:: Your task ::
Look through the records below and state how many lines carry the string "Shell", adding nothing.

Stored data
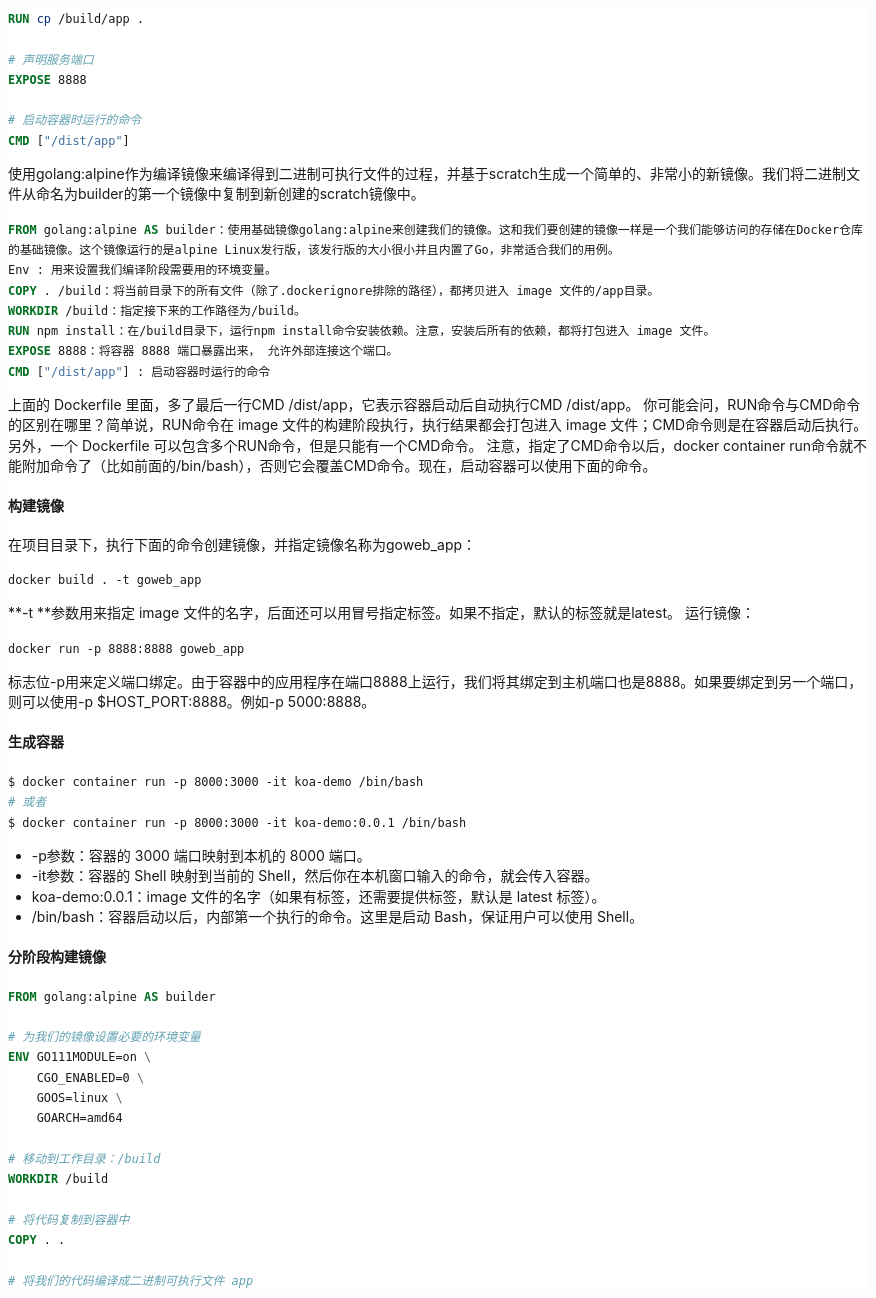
 ```dockerfile
RUN cp /build/app .

# 声明服务端口
EXPOSE 8888

# 启动容器时运行的命令
CMD ["/dist/app"]
```
使用golang:alpine作为编译镜像来编译得到二进制可执行文件的过程，并基于scratch生成一个简单的、非常小的新镜像。我们将二进制文件从命名为builder的第一个镜像中复制到新创建的scratch镜像中。
```dockerfile
FROM golang:alpine AS builder：使用基础镜像golang:alpine来创建我们的镜像。这和我们要创建的镜像一样是一个我们能够访问的存储在Docker仓库的基础镜像。这个镜像运行的是alpine Linux发行版，该发行版的大小很小并且内置了Go，非常适合我们的用例。
Env : 用来设置我们编译阶段需要用的环境变量。
COPY . /build：将当前目录下的所有文件（除了.dockerignore排除的路径），都拷贝进入 image 文件的/app目录。
WORKDIR /build：指定接下来的工作路径为/build。
RUN npm install：在/build目录下，运行npm install命令安装依赖。注意，安装后所有的依赖，都将打包进入 image 文件。
EXPOSE 8888：将容器 8888 端口暴露出来， 允许外部连接这个端口。
CMD ["/dist/app"] : 启动容器时运行的命令
```
上面的 Dockerfile 里面，多了最后一行CMD /dist/app，它表示容器启动后自动执行CMD /dist/app。
你可能会问，RUN命令与CMD命令的区别在哪里？简单说，RUN命令在 image 文件的构建阶段执行，执行结果都会打包进入 image 文件；CMD命令则是在容器启动后执行。另外，一个 Dockerfile 可以包含多个RUN命令，但是只能有一个CMD命令。
注意，指定了CMD命令以后，docker container run命令就不能附加命令了（比如前面的/bin/bash），否则它会覆盖CMD命令。现在，启动容器可以使用下面的命令。
#### 构建镜像
在项目目录下，执行下面的命令创建镜像，并指定镜像名称为goweb_app：
```dockerfile
docker build . -t goweb_app
```
**-t **参数用来指定 image 文件的名字，后面还可以用冒号指定标签。如果不指定，默认的标签就是latest。
运行镜像：
```dockerfile
docker run -p 8888:8888 goweb_app
```
标志位-p用来定义端口绑定。由于容器中的应用程序在端口8888上运行，我们将其绑定到主机端口也是8888。如果要绑定到另一个端口，则可以使用-p $HOST_PORT:8888。例如-p 5000:8888。
#### 生成容器
```dockerfile
$ docker container run -p 8000:3000 -it koa-demo /bin/bash
# 或者
$ docker container run -p 8000:3000 -it koa-demo:0.0.1 /bin/bash
```

- -p参数：容器的 3000 端口映射到本机的 8000 端口。
- -it参数：容器的 Shell 映射到当前的 Shell，然后你在本机窗口输入的命令，就会传入容器。
- koa-demo:0.0.1：image 文件的名字（如果有标签，还需要提供标签，默认是 latest 标签）。
- /bin/bash：容器启动以后，内部第一个执行的命令。这里是启动 Bash，保证用户可以使用 Shell。
#### 分阶段构建镜像
```dockerfile
FROM golang:alpine AS builder

# 为我们的镜像设置必要的环境变量
ENV GO111MODULE=on \
    CGO_ENABLED=0 \
    GOOS=linux \
    GOARCH=amd64

# 移动到工作目录：/build
WORKDIR /build

# 将代码复制到容器中
COPY . .

# 将我们的代码编译成二进制可执行文件 app
```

:: Solution ::
2